## Your task
Gather every line in the items below that contains the string "brzegu", and copy each of those lines.

_____

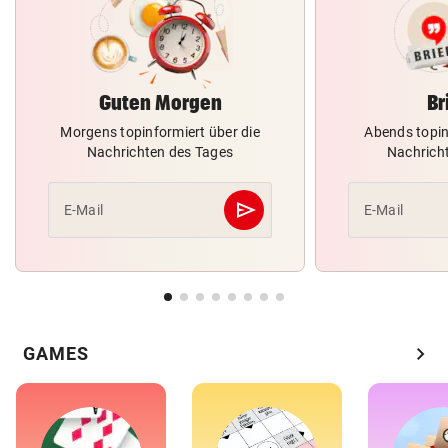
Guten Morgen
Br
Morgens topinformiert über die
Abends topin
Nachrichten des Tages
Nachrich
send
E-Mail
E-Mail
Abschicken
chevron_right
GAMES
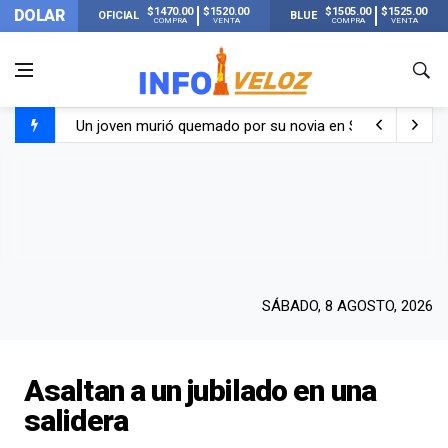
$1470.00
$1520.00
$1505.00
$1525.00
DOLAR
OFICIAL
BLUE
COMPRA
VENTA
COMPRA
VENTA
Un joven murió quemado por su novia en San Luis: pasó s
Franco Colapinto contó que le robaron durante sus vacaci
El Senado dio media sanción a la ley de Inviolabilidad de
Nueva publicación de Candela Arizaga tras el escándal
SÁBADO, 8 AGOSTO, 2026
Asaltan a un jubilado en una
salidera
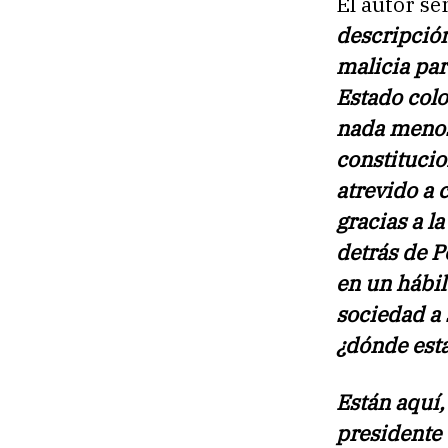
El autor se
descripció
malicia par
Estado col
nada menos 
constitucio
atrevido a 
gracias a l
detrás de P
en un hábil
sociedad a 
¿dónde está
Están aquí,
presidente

_____

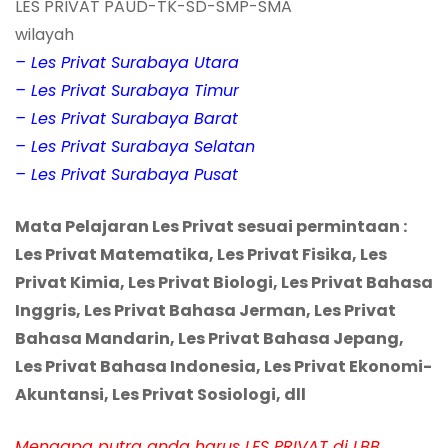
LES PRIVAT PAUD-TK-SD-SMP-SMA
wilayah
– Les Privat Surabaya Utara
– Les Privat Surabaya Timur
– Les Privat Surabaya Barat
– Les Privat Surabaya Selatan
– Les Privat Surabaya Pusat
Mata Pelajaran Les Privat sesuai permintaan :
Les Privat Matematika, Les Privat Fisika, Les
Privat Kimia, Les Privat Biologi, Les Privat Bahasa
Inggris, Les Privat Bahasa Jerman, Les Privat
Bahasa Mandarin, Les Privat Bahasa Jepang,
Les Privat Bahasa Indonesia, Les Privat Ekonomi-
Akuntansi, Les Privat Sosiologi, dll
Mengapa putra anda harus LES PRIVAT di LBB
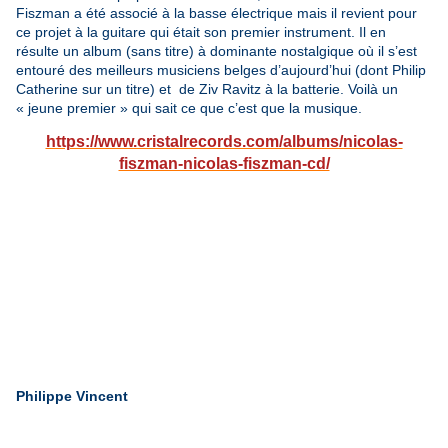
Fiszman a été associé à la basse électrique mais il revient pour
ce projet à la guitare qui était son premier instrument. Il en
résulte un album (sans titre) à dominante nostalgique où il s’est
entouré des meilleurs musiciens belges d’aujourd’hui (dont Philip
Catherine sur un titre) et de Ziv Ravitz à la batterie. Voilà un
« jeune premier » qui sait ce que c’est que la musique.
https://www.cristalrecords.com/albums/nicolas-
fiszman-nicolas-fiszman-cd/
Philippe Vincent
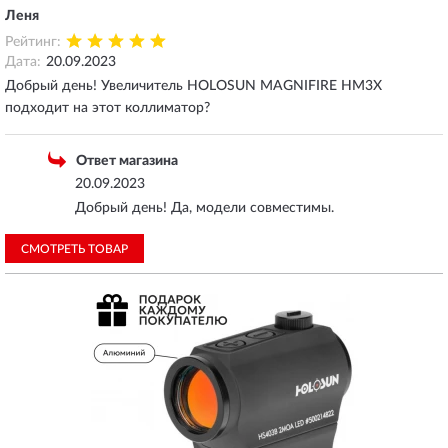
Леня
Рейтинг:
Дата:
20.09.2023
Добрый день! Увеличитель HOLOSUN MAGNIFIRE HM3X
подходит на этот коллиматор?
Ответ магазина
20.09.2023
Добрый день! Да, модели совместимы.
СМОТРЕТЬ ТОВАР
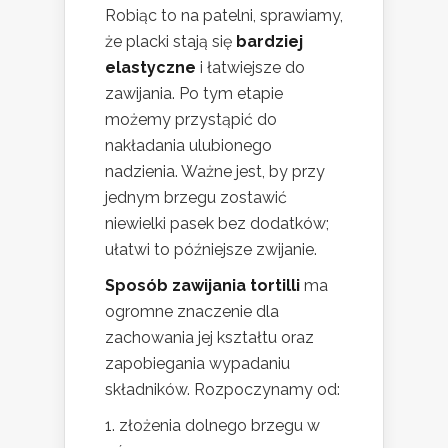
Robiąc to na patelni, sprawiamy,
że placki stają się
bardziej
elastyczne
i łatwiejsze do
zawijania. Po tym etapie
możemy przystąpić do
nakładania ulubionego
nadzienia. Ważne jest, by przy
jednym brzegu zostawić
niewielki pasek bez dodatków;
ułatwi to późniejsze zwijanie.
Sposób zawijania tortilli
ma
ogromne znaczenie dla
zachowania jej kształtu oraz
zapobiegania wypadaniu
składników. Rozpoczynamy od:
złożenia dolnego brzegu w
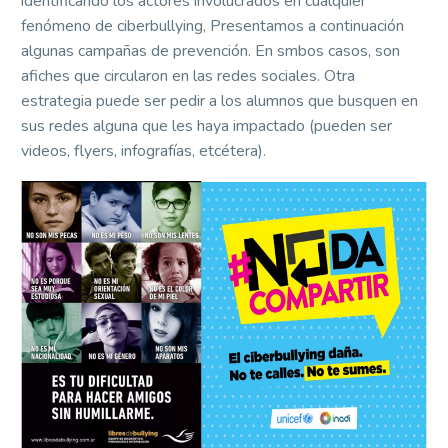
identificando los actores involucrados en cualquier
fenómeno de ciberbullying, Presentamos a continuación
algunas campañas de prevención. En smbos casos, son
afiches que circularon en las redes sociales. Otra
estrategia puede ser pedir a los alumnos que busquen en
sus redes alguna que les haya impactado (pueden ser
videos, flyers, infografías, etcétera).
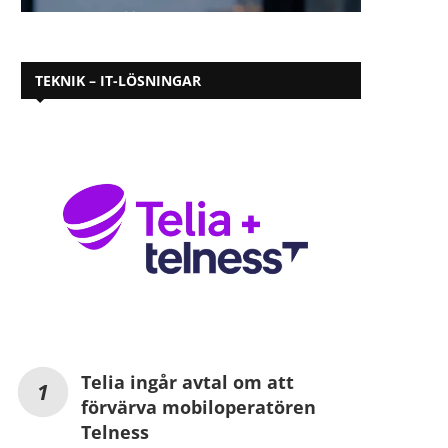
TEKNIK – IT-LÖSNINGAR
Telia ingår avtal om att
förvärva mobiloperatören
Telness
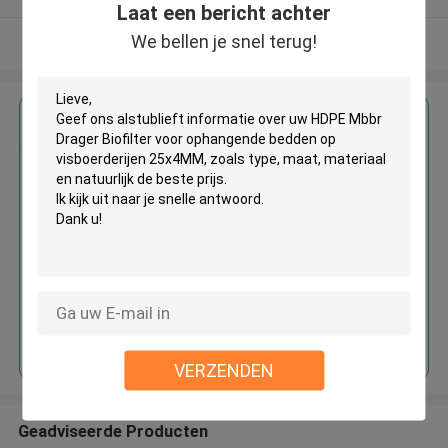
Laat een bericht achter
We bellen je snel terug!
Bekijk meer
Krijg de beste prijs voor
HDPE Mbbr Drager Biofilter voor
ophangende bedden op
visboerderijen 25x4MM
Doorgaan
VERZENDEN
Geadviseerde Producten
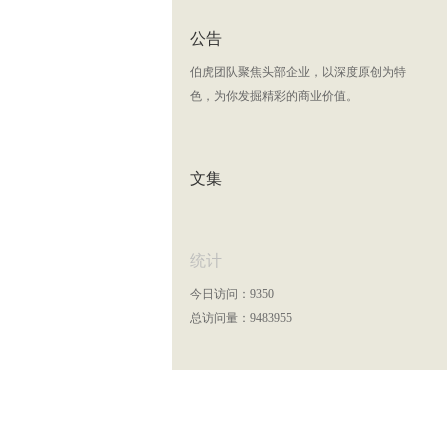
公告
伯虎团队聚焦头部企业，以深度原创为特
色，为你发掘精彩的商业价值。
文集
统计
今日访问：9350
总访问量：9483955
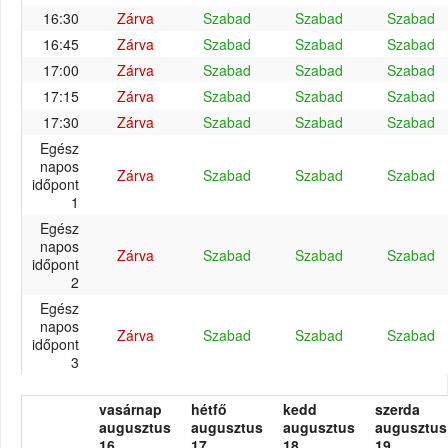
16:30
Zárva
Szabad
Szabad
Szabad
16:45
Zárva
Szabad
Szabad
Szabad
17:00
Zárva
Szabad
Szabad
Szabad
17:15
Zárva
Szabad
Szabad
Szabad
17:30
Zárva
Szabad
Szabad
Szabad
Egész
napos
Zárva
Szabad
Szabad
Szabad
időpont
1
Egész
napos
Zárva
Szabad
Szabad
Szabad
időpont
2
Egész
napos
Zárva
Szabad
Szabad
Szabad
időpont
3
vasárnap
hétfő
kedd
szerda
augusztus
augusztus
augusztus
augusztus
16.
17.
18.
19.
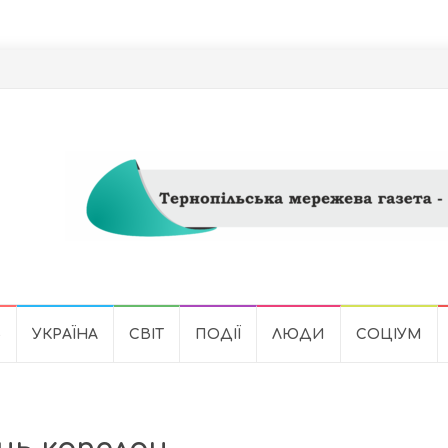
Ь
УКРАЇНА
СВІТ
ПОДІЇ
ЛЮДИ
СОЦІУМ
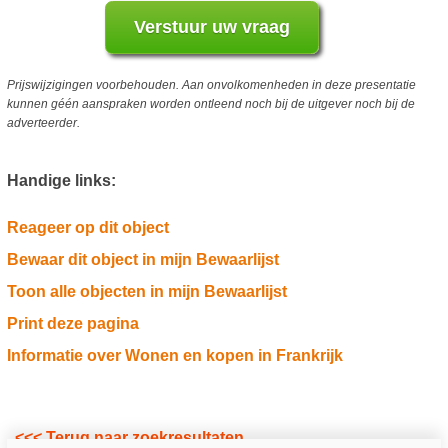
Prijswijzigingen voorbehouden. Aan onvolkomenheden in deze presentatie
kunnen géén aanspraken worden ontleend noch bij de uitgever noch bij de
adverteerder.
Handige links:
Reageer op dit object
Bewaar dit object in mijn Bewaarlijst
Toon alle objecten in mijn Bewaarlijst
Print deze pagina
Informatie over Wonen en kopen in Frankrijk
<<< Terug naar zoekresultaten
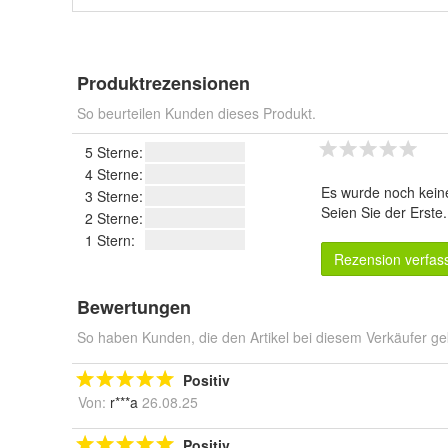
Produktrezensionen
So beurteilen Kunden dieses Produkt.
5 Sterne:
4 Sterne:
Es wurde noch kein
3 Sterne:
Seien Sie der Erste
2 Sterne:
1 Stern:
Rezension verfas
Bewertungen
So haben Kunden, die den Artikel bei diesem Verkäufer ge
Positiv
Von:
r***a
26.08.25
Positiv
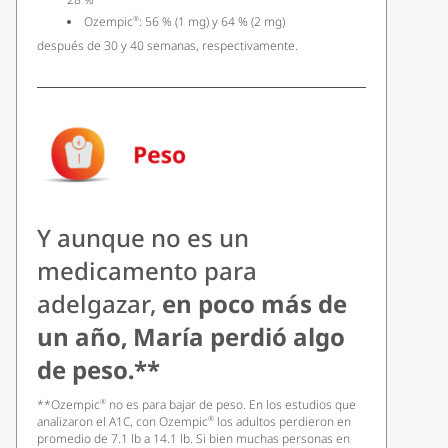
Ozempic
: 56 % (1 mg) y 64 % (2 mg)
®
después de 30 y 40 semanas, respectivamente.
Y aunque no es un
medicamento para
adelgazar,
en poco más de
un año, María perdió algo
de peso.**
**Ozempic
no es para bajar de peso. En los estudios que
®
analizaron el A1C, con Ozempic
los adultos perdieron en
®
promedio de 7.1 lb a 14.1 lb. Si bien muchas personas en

_____

## Answer to this exercise
jednym brzegu zostawić
złożenia dolnego brzegu w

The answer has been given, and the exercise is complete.